Material for this task: Begin

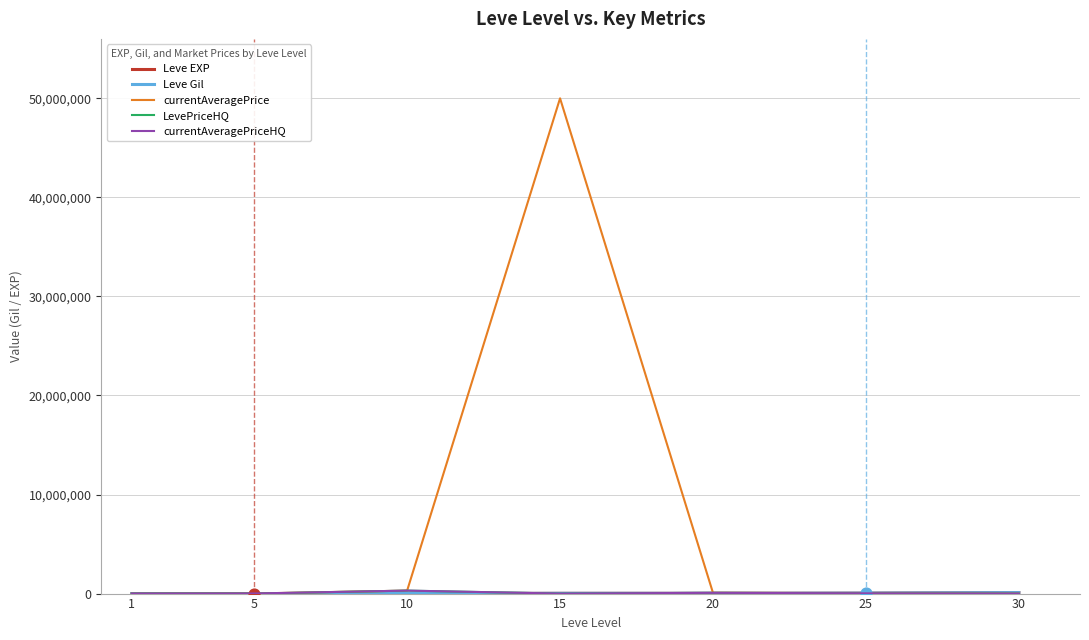

Between 10 and 15, which series saw the biggest shift?

currentAveragePrice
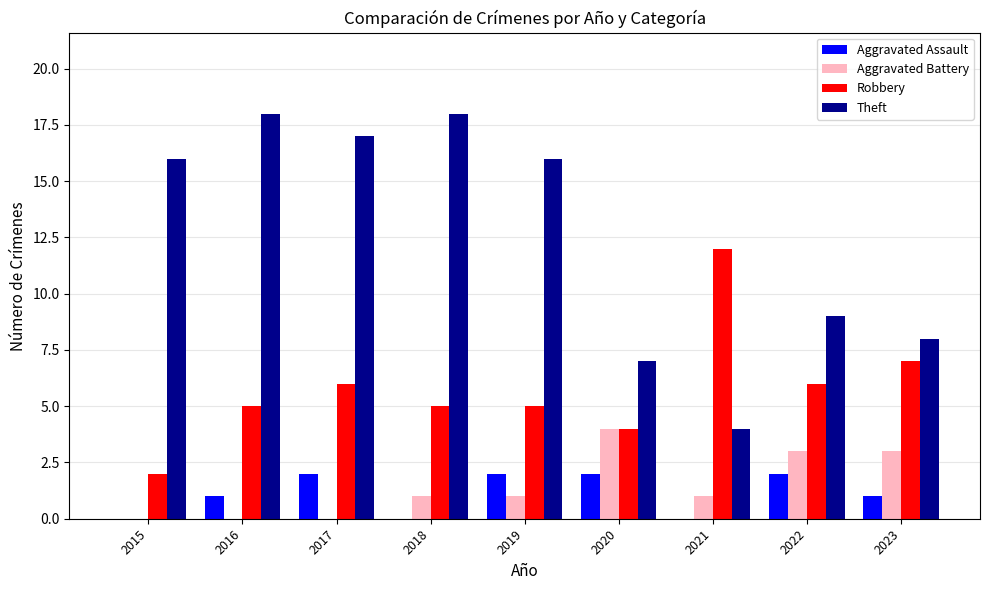

What value does the Aggravated Battery series have at 2022?

3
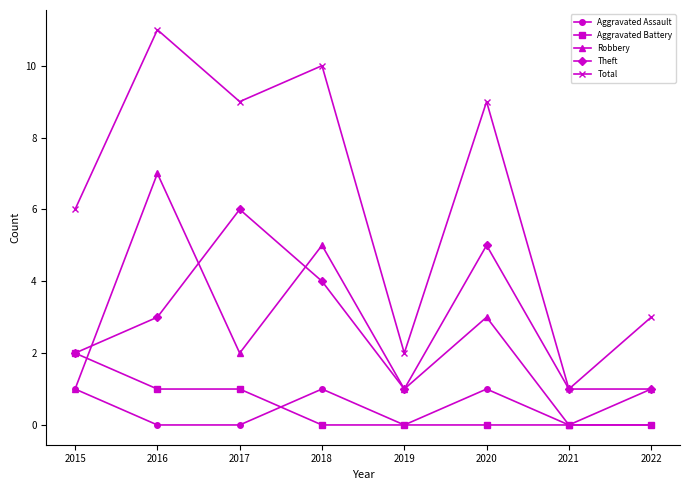

Count the number of categories in the chart.

8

Material for this task: End

[What needs to be done]:
Write out all the records above again, changing every "series" to "line" and keeping everything else the same. Leave the pictures out.

[Solution to this problem]:
Between 10 and 15, which line saw the biggest shift?

currentAveragePrice

What value does the Aggravated Battery line have at 2022?

3

Count the number of categories in the chart.

8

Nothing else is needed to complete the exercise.